Plaintiff argues that Lynco had constructive notice of this [*9]  case within the period for service of summons and the complaint, because Lynco had a close business relationship with Yale Apartments and the filing of an action against Yale Apartments should have put Lynco on notice of plaintiff's claims. Dkt. # 20. Plaintiff cites Ennis v. HCA Health Services of Oklahoma, Inc., 2008 WL 2510101 (W.D. Okla. June 17, 2008), for the proposition "[n]otice is satisfied when both the parties are so closely related in their business operations and activities that the institution of an action against one serves to provide notice of the litigation to the other." Dkt. # 20, at 4. However, Yale Apartments states that Lynco was terminated as the property manager of the apartment complex in December 2015, and there is no evidence that Yale Apartments had an ongoing business relationship with Lynco after December 2015. Dkt. # 21, at 7. Plaintiff has not shown that Yale Apartments and Lynco had such a close business relationship that Yale Apartment's notice of this lawsuit can be attributed to Lynco. Plaintiff argues that Lynco was the property manager when the accident occurred and it would have received a copy of the incident report, and this shows that Lynco had constructive notice of this litigation. Dkt. # 20, at 5. The Court has reviewed the [*10] incident report and it does not put any party on notice that litigation would likely result from the event reported by plaintiff. The incident report states that plaintiff fell through a step and his leg was bruised and scraped, but he reports that he did not seek medical attention. Dkt. # 20-1, at 2. The incident report does not contain any statement suggesting that plaintiff intended to file a lawsuit as a result of the accident. Id.

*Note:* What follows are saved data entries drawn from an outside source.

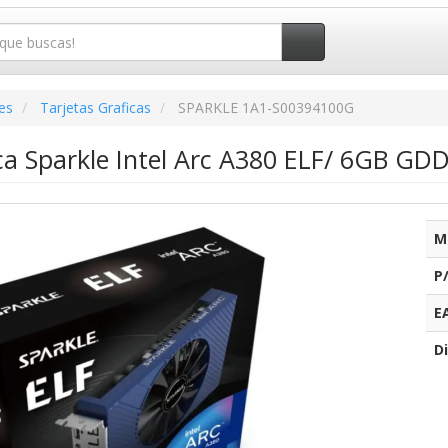
es
Tarjetas Graficas
SPARKLE 1A1-S00394100G
ica Sparkle Intel Arc A380 ELF/ 6GB GD
M
P
E
Di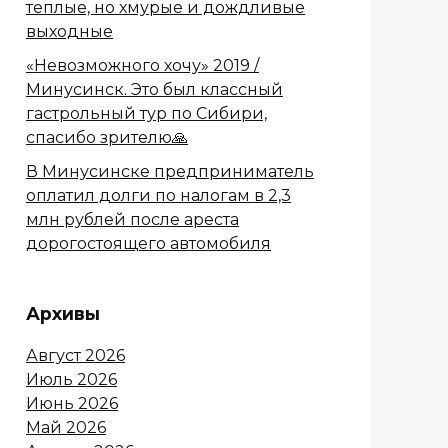
теплые, но хмурые и дождливые
выходные
«Невозможного хочу» 2019 /
Минусинск. Это был классный
гастрольный тур по Сибири,
спасибо зрителю🙏
В Минусинске предприниматель
оплатил долги по налогам в 2,3
млн рублей после ареста
дорогостоящего автомобиля
Архивы
Август 2026
Июль 2026
Июнь 2026
Май 2026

The Court finds that Lynco did not have notice of this litigation within the time period for service under Rule 4(m), and plaintiff's proposed amended complaint would not relate back to the filing of the original complaint. Plaintiff filed this case on October 9, 2017 and, under Rule 4(m), the deadline to serve parties named in the original complaint expired on January 7, 2018.2  There is no evidence that Lynco had notice of this litigation before January 7, 2018, nor has plaintiff shown that Lynco should have anticipated that it would be named as a party in this case. The claims that plaintiff intends to assert against Lynco in the amended complaint would not relate back to the filing of the original complaint, and the claims would be barred by the statute of limitations. [*11]  Thus, it would be futile to allow plaintiff to file an amended complaint adding Lynco as a party, and plaintiff's motion to amend (Dkt. # 20) should be denied.

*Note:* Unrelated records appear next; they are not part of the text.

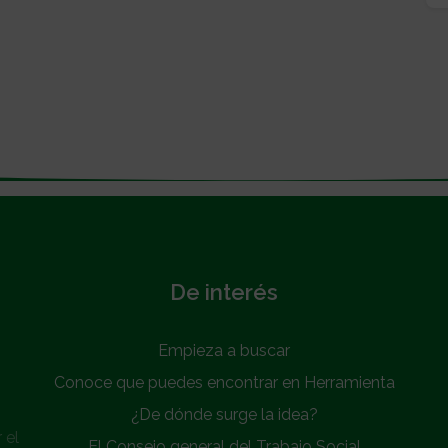
De interés
Empieza a buscar
Conoce que puedes encontrar en Herramienta
¿De dónde surge la idea?
 el
El Consejo general del Trabajo Social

IT IS THEREFORE ORDERED that Plaintiff's Motion to Amend (Dkt. # 20) is denied.

DATED this 30th day of July, 2018.

2   Defendants state that deadline for plaintiff to serve parties was February 6, 2018. Dkt. # 21. However, defendants calculated this date based on a 120 day time period to effect service. Rule 4 was amended in 2015 and the time to serve defendants was reduced from 120 days to 90 days.